▶ Your objective: If a line below contains the string "protein", return that line.

▶ Records provided:
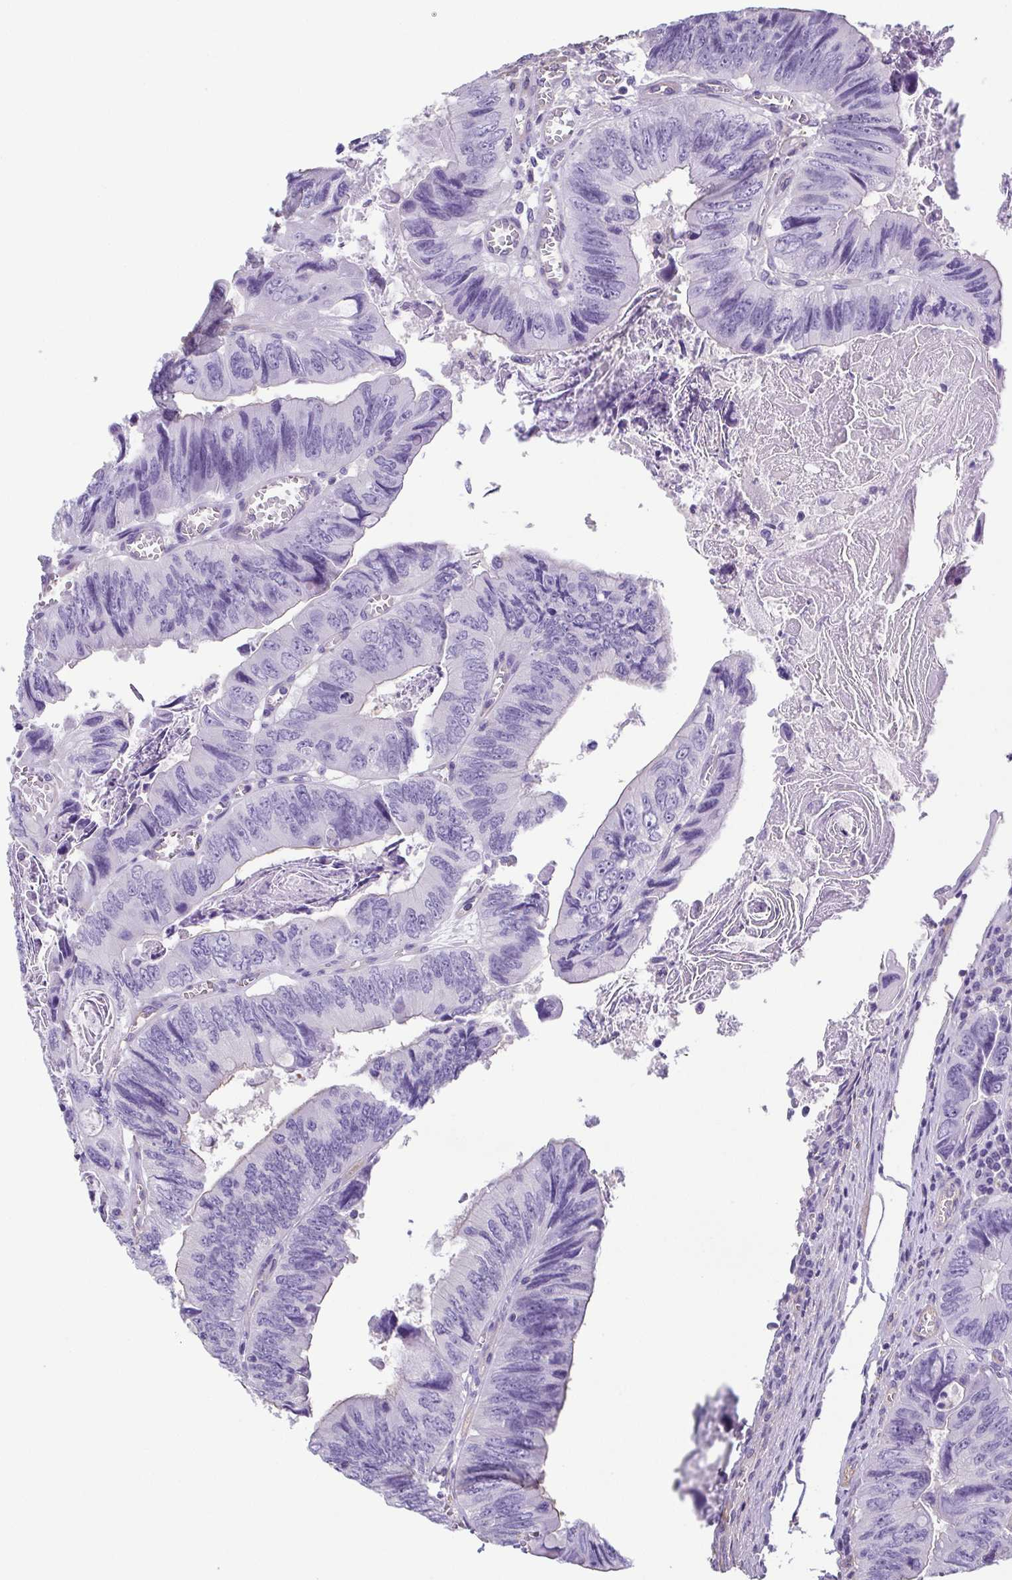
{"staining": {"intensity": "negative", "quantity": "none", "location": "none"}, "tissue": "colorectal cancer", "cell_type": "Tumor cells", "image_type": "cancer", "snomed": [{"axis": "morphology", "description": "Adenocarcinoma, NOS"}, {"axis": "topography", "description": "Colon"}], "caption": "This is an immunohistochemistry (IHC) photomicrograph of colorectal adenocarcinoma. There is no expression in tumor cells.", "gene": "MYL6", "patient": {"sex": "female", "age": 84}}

...

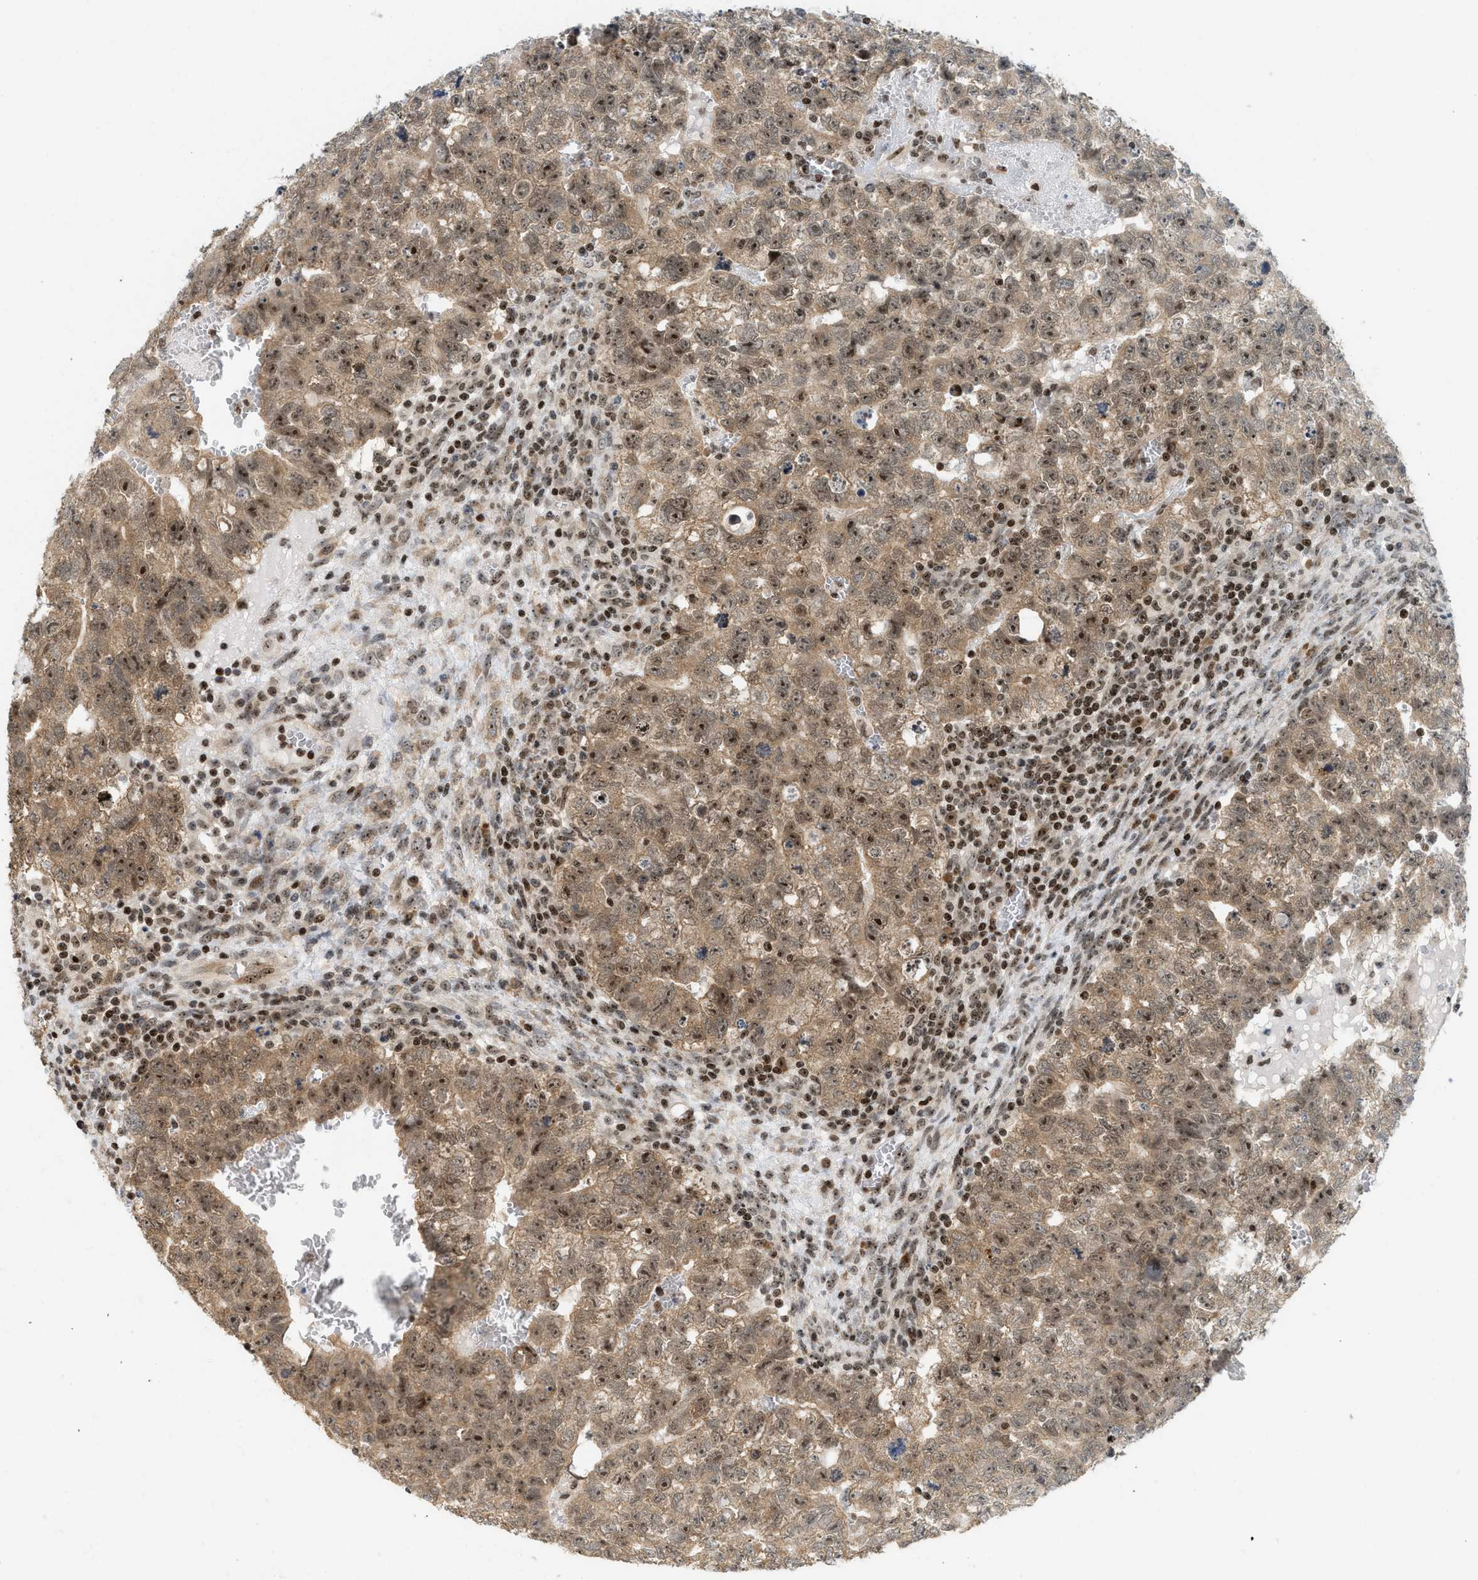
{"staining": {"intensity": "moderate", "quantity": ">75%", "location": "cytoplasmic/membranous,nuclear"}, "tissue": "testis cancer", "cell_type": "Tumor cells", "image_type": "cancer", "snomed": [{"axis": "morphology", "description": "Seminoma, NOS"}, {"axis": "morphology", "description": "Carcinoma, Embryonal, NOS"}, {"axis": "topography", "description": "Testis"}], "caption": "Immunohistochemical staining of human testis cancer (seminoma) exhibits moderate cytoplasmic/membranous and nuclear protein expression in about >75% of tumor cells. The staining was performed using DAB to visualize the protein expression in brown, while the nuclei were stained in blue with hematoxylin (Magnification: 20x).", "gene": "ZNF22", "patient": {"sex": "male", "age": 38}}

...

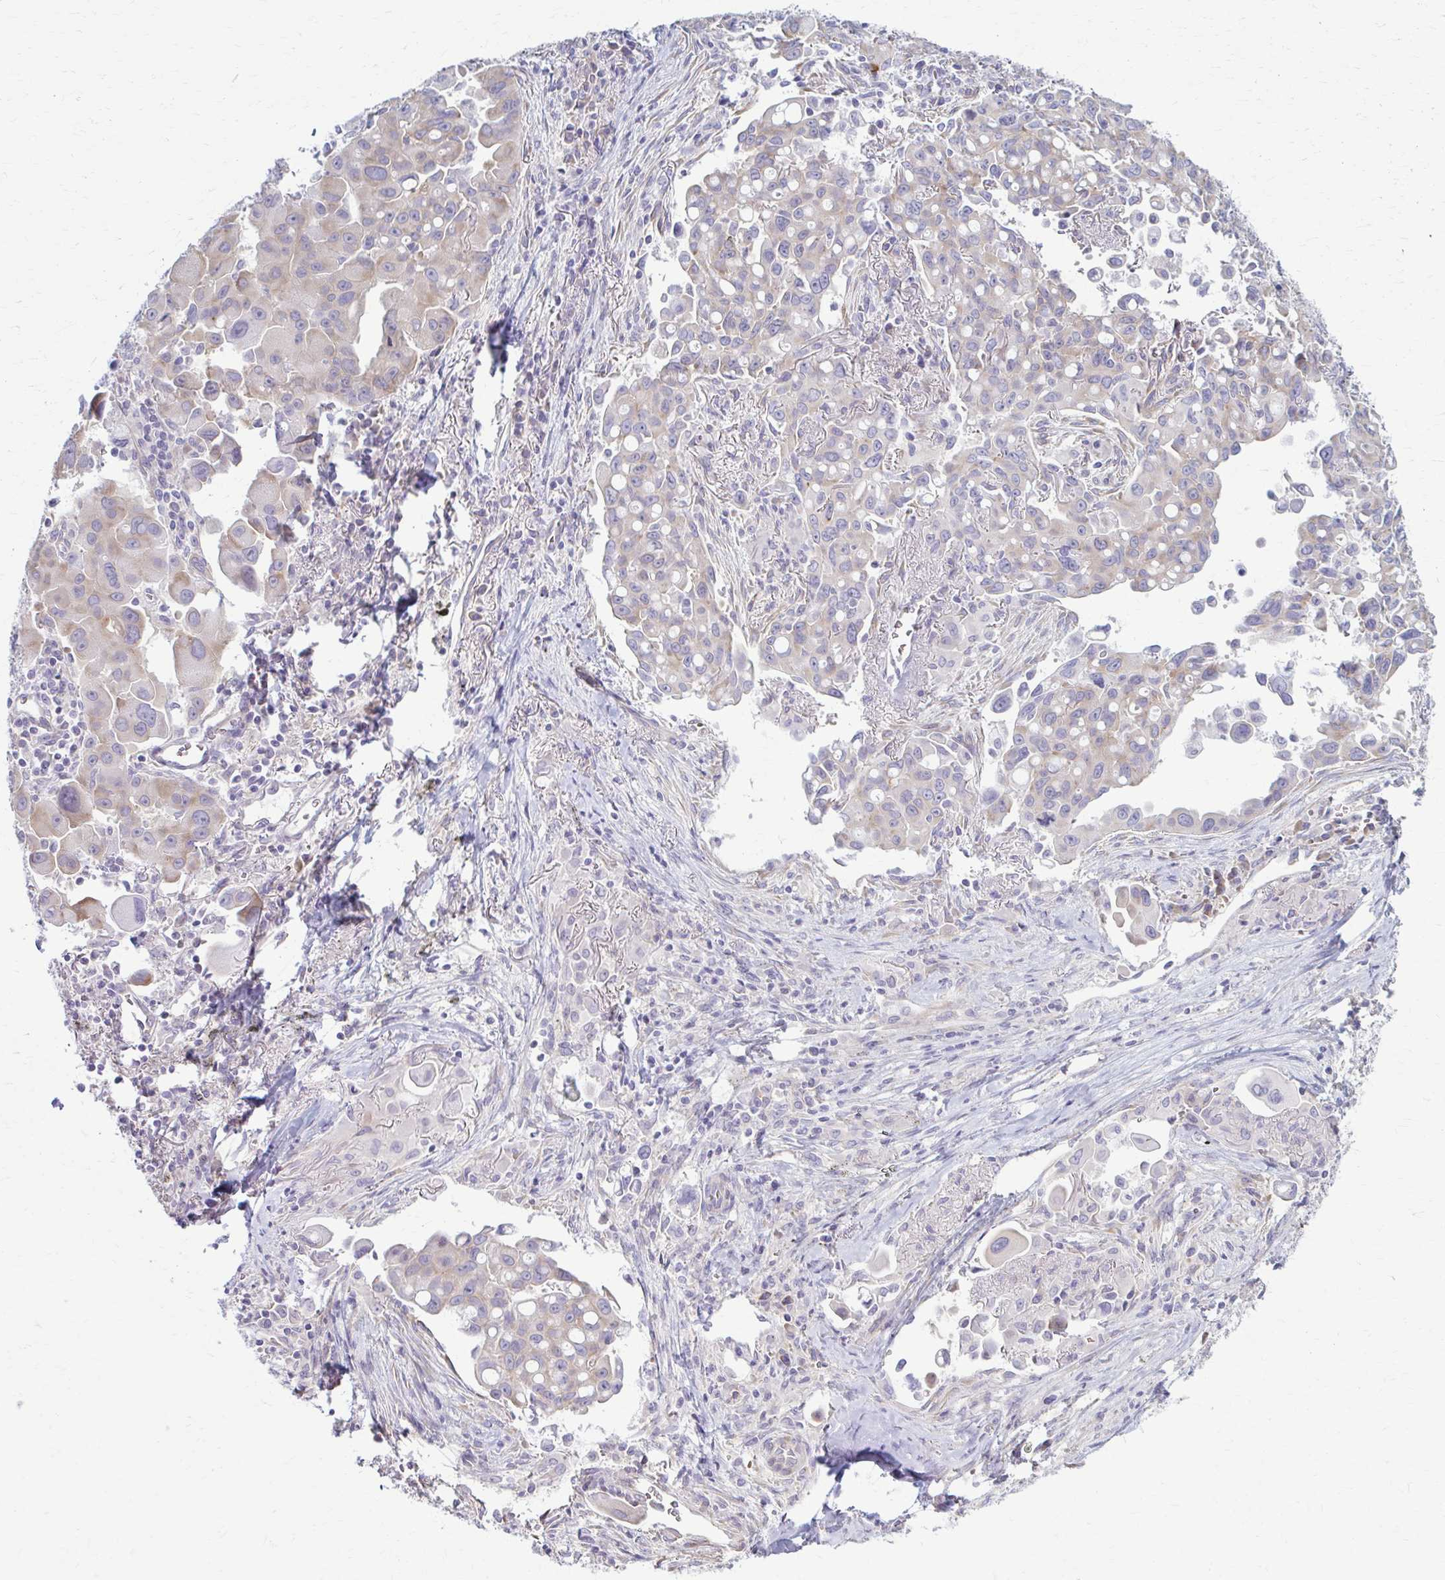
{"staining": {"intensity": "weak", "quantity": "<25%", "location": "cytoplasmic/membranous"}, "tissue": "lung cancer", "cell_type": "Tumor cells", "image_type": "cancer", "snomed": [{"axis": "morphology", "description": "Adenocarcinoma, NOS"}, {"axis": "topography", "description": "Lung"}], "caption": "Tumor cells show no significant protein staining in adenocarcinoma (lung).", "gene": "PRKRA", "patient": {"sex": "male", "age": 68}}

▶ Problem solution:
{"staining": {"intensity": "moderate", "quantity": ">75%", "location": "cytoplasmic/membranous,nuclear"}, "tissue": "testis cancer", "cell_type": "Tumor cells", "image_type": "cancer", "snomed": [{"axis": "morphology", "description": "Seminoma, NOS"}, {"axis": "morphology", "description": "Carcinoma, Embryonal, NOS"}, {"axis": "topography", "description": "Testis"}], "caption": "Immunohistochemical staining of human testis cancer (seminoma) exhibits moderate cytoplasmic/membranous and nuclear protein expression in about >75% of tumor cells. The staining was performed using DAB to visualize the protein expression in brown, while the nuclei were stained in blue with hematoxylin (Magnification: 20x).", "gene": "ZNF22", "patient": {"sex": "male", "age": 38}}
{"staining": {"intensity": "weak", "quantity": "<25%", "location": "cytoplasmic/membranous"}, "tissue": "lung cancer", "cell_type": "Tumor cells", "image_type": "cancer", "snomed": [{"axis": "morphology", "description": "Adenocarcinoma, NOS"}, {"axis": "topography", "description": "Lung"}], "caption": "Tumor cells show no significant protein staining in adenocarcinoma (lung).", "gene": "PRKRA", "patient": {"sex": "male", "age": 68}}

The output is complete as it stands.